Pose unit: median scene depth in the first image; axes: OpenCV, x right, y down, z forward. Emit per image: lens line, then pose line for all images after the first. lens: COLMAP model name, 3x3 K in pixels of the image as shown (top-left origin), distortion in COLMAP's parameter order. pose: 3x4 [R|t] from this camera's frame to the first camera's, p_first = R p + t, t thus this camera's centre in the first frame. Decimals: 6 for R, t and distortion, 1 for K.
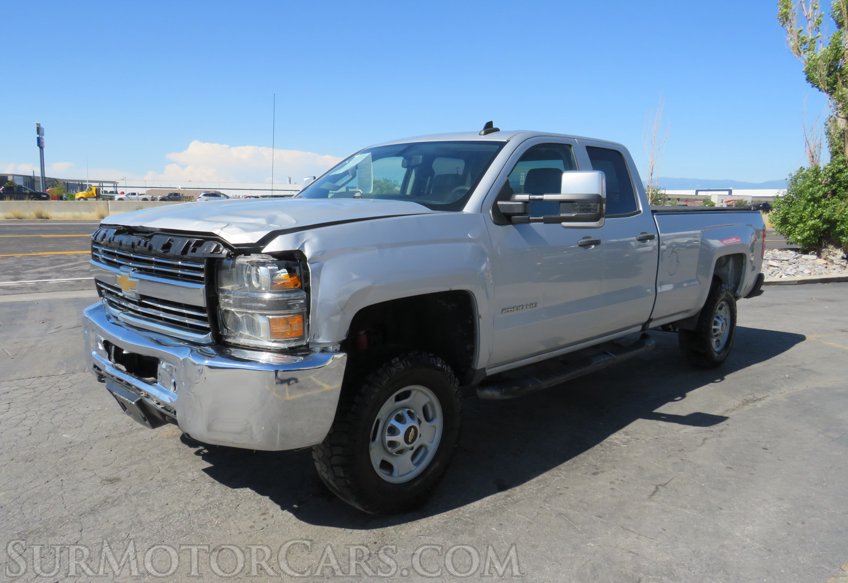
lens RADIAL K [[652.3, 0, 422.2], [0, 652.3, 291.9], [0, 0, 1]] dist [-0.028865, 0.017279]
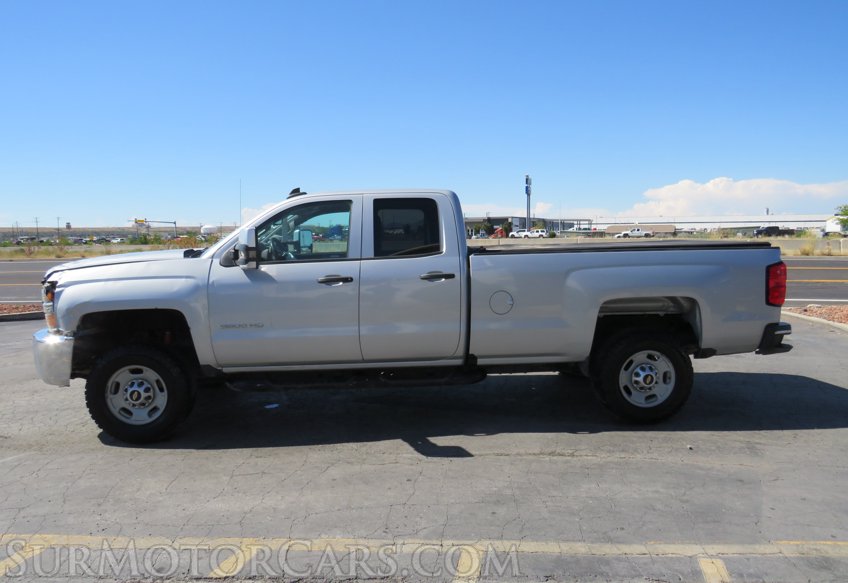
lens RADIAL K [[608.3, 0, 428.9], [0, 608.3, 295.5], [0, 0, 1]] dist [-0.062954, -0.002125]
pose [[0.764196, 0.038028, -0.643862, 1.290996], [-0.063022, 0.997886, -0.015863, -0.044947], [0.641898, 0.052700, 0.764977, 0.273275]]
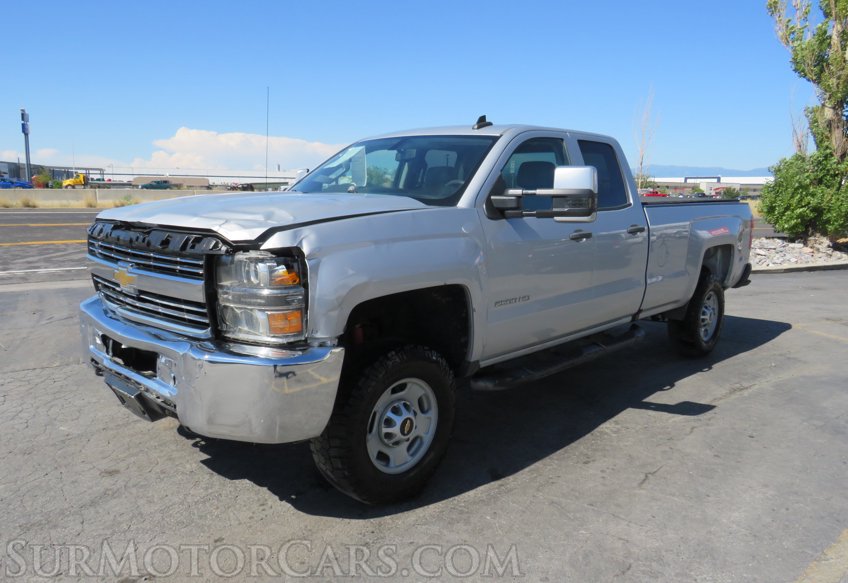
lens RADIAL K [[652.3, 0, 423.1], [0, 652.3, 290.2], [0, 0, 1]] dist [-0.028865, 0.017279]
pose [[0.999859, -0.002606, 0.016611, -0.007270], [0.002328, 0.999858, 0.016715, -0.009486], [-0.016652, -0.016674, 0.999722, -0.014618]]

■ **About this task**: Can you pull out every row above verbatim, leaving the pictures out?

■ **Answer section**:
Pose unit: median scene depth in the first image; axes: OpenCV, x right, y down, z forward. Emit per image: lens line, then pose line for all images after the first. lens: COLMAP model name, 3x3 K in pixels of the image as shown (top-left origin), distortion in COLMAP's parameter order. pose: 3x4 [R|t] from this camera's frame to the first camera's, p_first = R p + t, t thus this camera's centre in the first frame. Decimals: 6 for R, t and distortion, 1 for K.
lens RADIAL K [[652.3, 0, 422.2], [0, 652.3, 291.9], [0, 0, 1]] dist [-0.028865, 0.017279]
lens RADIAL K [[608.3, 0, 428.9], [0, 608.3, 295.5], [0, 0, 1]] dist [-0.062954, -0.002125]
pose [[0.764196, 0.038028, -0.643862, 1.290996], [-0.063022, 0.997886, -0.015863, -0.044947], [0.641898, 0.052700, 0.764977, 0.273275]]
lens RADIAL K [[652.3, 0, 423.1], [0, 652.3, 290.2], [0, 0, 1]] dist [-0.028865, 0.017279]
pose [[0.999859, -0.002606, 0.016611, -0.007270], [0.002328, 0.999858, 0.016715, -0.009486], [-0.016652, -0.016674, 0.999722, -0.014618]]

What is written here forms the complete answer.